Wednesday, July 7, 2010

Lowry review.

In last weekend's Washington Post, National Review's Rich Lowry reviewed a book on the rise of neo-conservatism in the 1970s and the subsequent triumph of conservatism. The review recounts well-known history -- the turn of some New York intellectuals against communism, President Carter's failures, etc -- in considering the Right's success after 1980.

While Lowry's article focuses on foreign policy, it's worth noting the role of supply-side economics in the conservative ascendancy. Without supply-side's appearance in the 1970s, hawkish foreign policy, which had a long pedigree, would not have led to sweeping political success.

It's important to remember that before it was refocused in the 1990s solely on foreign policy, neo-conservatism was a wider intellectual movement, a component of which was supply-side economics.
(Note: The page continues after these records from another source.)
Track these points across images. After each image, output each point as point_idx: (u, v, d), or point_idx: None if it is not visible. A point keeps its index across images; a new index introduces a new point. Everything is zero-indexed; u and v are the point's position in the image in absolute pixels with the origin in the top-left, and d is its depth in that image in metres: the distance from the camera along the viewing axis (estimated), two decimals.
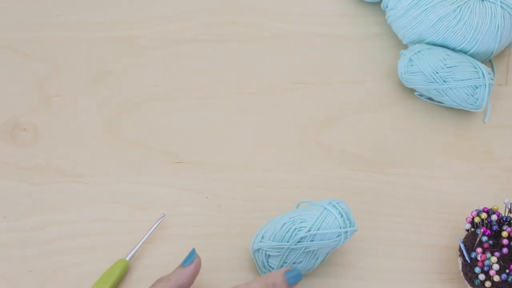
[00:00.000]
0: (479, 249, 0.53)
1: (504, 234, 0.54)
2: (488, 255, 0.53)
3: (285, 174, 0.63)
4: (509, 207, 0.55)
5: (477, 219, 0.54)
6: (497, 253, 0.53)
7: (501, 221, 0.55)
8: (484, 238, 0.54)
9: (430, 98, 0.65)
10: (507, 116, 0.65)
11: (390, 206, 0.61)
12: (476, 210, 0.55)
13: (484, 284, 0.53)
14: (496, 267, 0.52)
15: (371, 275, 0.58)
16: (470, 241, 0.55)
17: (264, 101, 0.66)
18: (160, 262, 0.59)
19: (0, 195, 0.62)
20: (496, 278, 0.52)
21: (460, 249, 0.55)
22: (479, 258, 0.53)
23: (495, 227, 0.54)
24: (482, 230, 0.54)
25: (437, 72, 0.61)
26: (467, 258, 0.54)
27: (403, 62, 0.63)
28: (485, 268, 0.53)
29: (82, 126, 0.65)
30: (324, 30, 0.70)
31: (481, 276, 0.53)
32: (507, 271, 0.53)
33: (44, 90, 0.67)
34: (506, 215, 0.55)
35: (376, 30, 0.70)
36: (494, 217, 0.54)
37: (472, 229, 0.55)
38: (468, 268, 0.54)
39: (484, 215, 0.54)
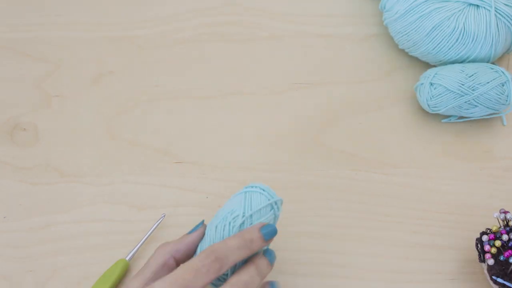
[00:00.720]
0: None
1: None
2: None
3: (285, 174, 0.63)
4: (502, 218, 0.55)
5: (493, 250, 0.54)
6: None
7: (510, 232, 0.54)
8: None
9: (459, 117, 0.65)
10: (507, 116, 0.65)
11: (390, 206, 0.61)
12: (486, 244, 0.54)
13: None
14: None
15: (371, 275, 0.58)
16: (499, 269, 0.54)
17: (264, 101, 0.66)
18: None
19: (0, 195, 0.62)
20: None
21: (498, 283, 0.54)
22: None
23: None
24: (505, 255, 0.53)
25: (463, 84, 0.61)
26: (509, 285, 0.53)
27: (425, 89, 0.62)
28: None
29: (82, 126, 0.65)
30: (324, 30, 0.70)
31: None
32: None
33: (44, 90, 0.67)
34: (508, 225, 0.55)
35: (376, 31, 0.70)
36: (505, 237, 0.53)
37: (493, 260, 0.54)
38: None
39: (498, 243, 0.53)
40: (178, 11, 0.71)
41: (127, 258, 0.57)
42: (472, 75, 0.61)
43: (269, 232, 0.50)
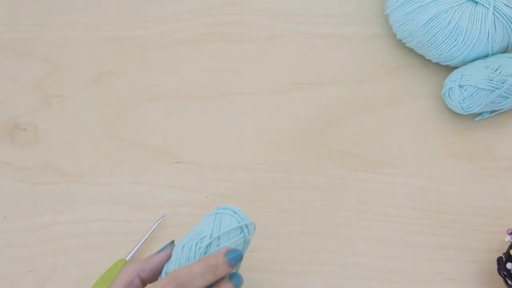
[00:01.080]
0: None
1: None
2: None
3: (285, 174, 0.63)
4: None
5: None
6: None
7: None
8: None
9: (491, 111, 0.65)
10: (507, 116, 0.65)
11: (390, 206, 0.61)
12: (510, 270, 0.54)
13: None
14: None
15: (372, 275, 0.58)
16: None
17: (264, 101, 0.66)
18: None
19: (0, 195, 0.62)
20: None
21: None
22: None
23: None
24: None
25: (491, 80, 0.61)
26: None
27: (455, 93, 0.62)
28: None
29: (82, 126, 0.65)
30: (324, 30, 0.70)
31: None
32: None
33: (44, 90, 0.67)
34: None
35: (376, 30, 0.70)
36: None
37: None
38: None
39: None
40: (178, 11, 0.71)
41: (127, 258, 0.57)
42: (497, 68, 0.61)
43: (235, 257, 0.48)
In 1975, Irving Kristol, the godfather of neo-conservatism, published in The Public Interest the first popular supply-side treatise, Jude Wanniski's "The Mundell-Laffer Hypothesis," explaining the chaos unleashed by the newly-floating dollar and how to fix it.

It was this view, taught to Wanniski by Professors Robert Mundell and Art Laffer, detailed in Wanniski's book, The Way the World Works (written on a fellowship at the American Enterprise Institute arranged by Kristol), that captured U.S. Rep. Jack Kemp's interest. Kemp later conveyed supply-side's framework to presidential candidate Ronald Reagan.

Mundell's view, in contrast to the predominant Keynesian framework, was that monetary policy should focus solely on maintaining a stable currency price against gold, leaving fiscal policy to stimulate employment. Realizing spending stimulus was unproductive in an open economy with flexible exchange rates -- increased borrowing led to higher interest rates which caused the current account deficit to rise, thereby sending stimulus dollars offshore -- Mundell and Laffer focused on tax policy, specifically marginal tax rates, as the crucial lever to reduce unemployment. In sum, sound money and marginal tax rate cuts, the familiar supply-side policy mix.

This novel approach enacted by Kemp and Reagan led to an astounding reversal of the 1970s stagflation and historic expansion of employment, financial markets, and GDP.

This success, clearly, was the key to conservative electoral victories in the 1980s.

Moreover, it likely was central to the era's foreign policy successes. The tremendous U.S. military build up of the 1980s simply would not have been possible without the revenues thrown off by the economy's expansion. As I recall, after the Cold War a former Soviet official noted that the U.S. ability to finance large budget deficits even as interest rates declined was deeply demoralizing to the communist world.

One great irony of the Cold War is that it may have been floating currencies, fiercely opposed by supply-siders, that finally undid the Soviet system. Its centrally planned economy was able to cope, however poorly, when the world's prices were stable. When currency values became highly unstable after 1971, the Soviet system could no longer mimic the West's market-driven pricing system. While capitalist economies were flexible enough to adapt to floating currencies, the top-down Soviet system was hamstrung, hastening its collapse.

If conservatism is to have another ascendancy anytime soon, it will be because conservatives once again unify under supply-side economics.